Hardware-aware machine learning

Abstract

Recent breakthroughs in Machine Learning (ML) applications, and especially in Deep Learning (DL), have made DL models a key component in almost every modern computing system. The increased popularity of DL applications deployed on a wide-spectrum of platforms (from mobile devices to datacenters) have resulted in a plethora of design challenges related to the constraints introduced by the hardware itself. “What is the latency or energy cost for an inference made by a Deep Neural Network (DNN)?” “Is it possible to predict this latency or energy consumption before a model is even trained?” “If yes, how can machine learners take advantage of these models to design the hardware-optimal DNN for deployment?” From lengthening battery life of mobile devices to reducing the runtime requirements of DL models executing in the cloud, the answers to these questions have drawn significant attention. One cannot optimize what isn't properly modeled. Therefore, it is important to understand the hardware efficiency of DL models during serving for making an inference, before even training the model. This key observation has motivated the use of predictive models to capture the hardware performance or energy efficiency of ML applications.
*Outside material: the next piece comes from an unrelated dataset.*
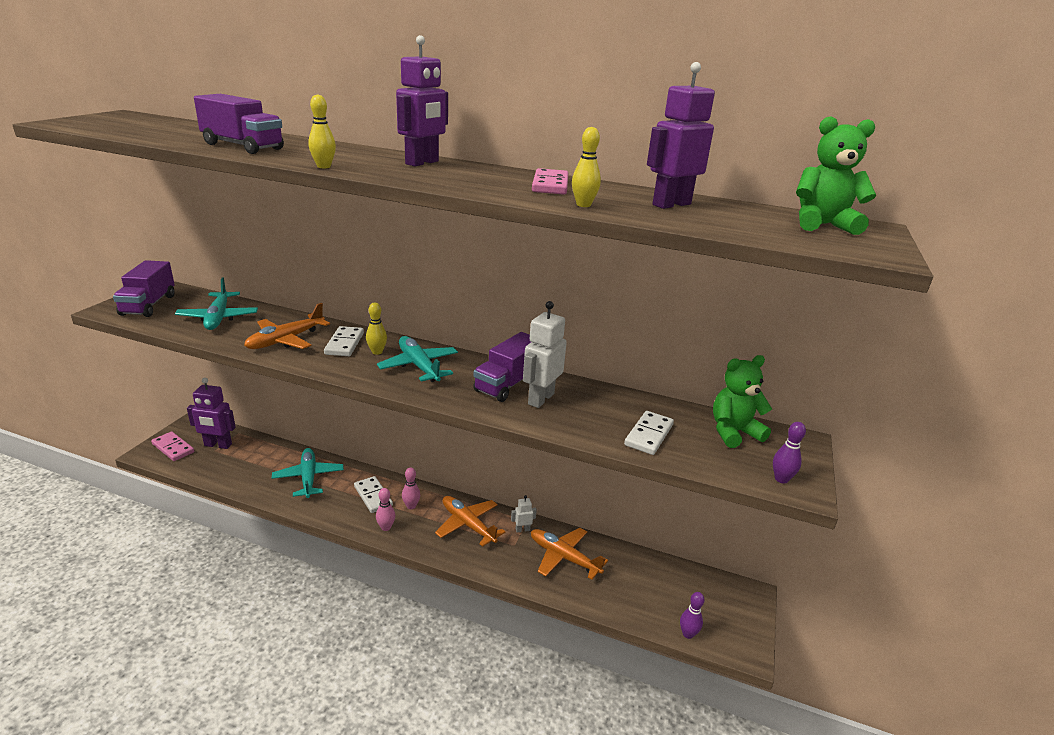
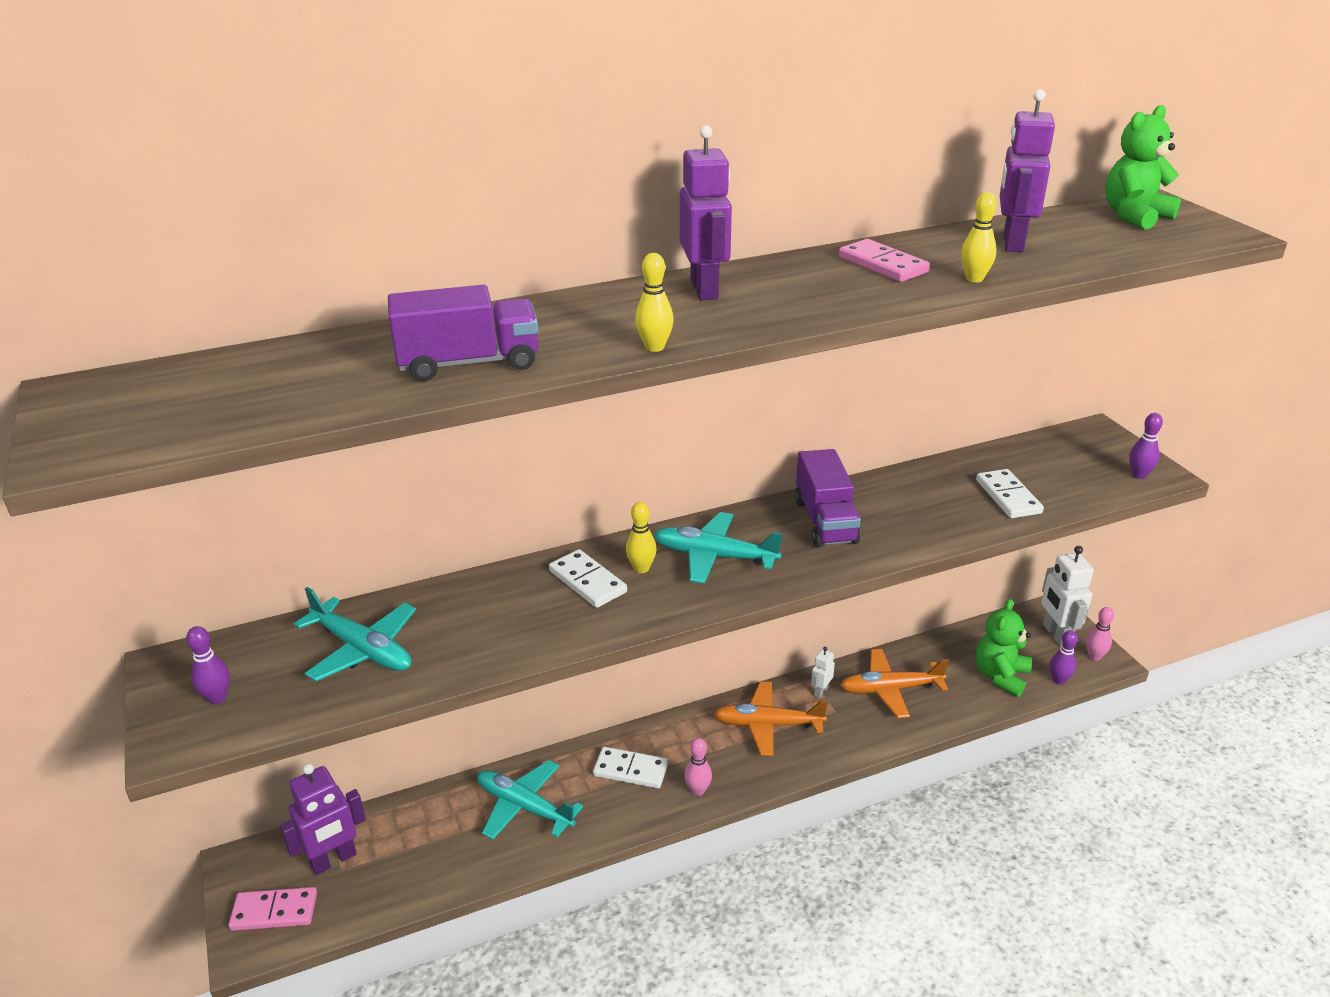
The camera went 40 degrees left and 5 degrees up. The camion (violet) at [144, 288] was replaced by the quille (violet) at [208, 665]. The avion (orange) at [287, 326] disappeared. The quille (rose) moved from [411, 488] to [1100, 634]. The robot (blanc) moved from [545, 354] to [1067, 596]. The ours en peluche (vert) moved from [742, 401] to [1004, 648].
Furthermore, ML practitioners are currently challenged with the task of designing the DNN model, i.e., of tuning the hyper-parameters of the DNN architecture, while optimizing for both accuracy of the DL model and its hardware efficiency. Therefore, state-of-the-art methodologies have proposed hardware-aware hyper-parameter optimization techniques. In this paper, we provide a comprehensive assessment of state-of-the-art work and selected results on the hardware-aware modeling and optimization for ML applications. We also highlight several open questions that are poised to give rise to novel hardware-aware designs in the next few years, as DL applications continue to significantly impact associated hardware systems and platforms.